Sarah Prosser, CFTK’s hospital and family relations chair, has been with the organization for the last two years. She’s interacted with patients at UNC Children’s and with some of the patients at pediatric clinics around Chapel Hill.
“When you see the smiles on kids’ faces or get thanked by a family member or staff member at the hospital it reaffirms your purpose and why you’re doing it,” Prosser said. “That’s pretty fulfilling.”
During those two months at the hospital, CFTK provided meals, playdates and arts and crafts to those in the Children’s Hospital, including Drew.
After the hospital’s prom, a member reached out and asked Drew if he wanted to be a kid co-captain. He said yes and was paired with a UNC student in CFTK whom he is still in touch with today.

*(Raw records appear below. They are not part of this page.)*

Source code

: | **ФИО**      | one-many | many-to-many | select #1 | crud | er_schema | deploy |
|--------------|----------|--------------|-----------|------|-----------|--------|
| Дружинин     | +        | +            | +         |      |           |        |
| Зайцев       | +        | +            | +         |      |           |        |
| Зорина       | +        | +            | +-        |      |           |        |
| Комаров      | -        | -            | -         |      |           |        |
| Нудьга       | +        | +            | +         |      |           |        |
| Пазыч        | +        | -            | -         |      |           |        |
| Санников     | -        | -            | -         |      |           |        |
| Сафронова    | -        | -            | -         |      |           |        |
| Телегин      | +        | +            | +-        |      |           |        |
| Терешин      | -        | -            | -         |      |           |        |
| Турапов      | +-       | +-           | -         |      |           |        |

The co-captain program provides children in the hospital with a friend to talk to for support. Together, Drew and his co-captain played games, talked and did learning exercises. Every year since he has been a co-captain with CFTK.
Drew has been eagerly involved in anything CFTK related. The family has been to banquets, fun runs and the end of year dance marathon fundraiser almost every year since then. Heather and Drew together have spoken at marathons to share his story and how CFTK impacted them.
“We wanted to give back and make sure that the kids know how much they’re appreciated,” Heather said.
Over the last eight years, Drew has been in and out of the hospital. The two following years after the accident he had a couple outpatient surgeries on his legs.
In November 2020, Drew got an infection in his bone and ended up back in the hospital for a week and a half. Then in May of 2021, he had major surgery to reconstruct his heel.
Throughout Drew’s visits to the hospital CFTK has been there offering help, sending cards and bringing in baskets of goodies to cheer him up. His last surgery took place at a different hospital, but CFTK still reached out and asked what they could do.
Heather said it’s been a long and hard process to get him to a full recovery (or close to it) but the help of family and CFTK has made it easier.
Drew and Heather are especially looking forward to their beloved dance marathon. It’s an opportunity for them to laugh, dance, eat and forget their worries for the night.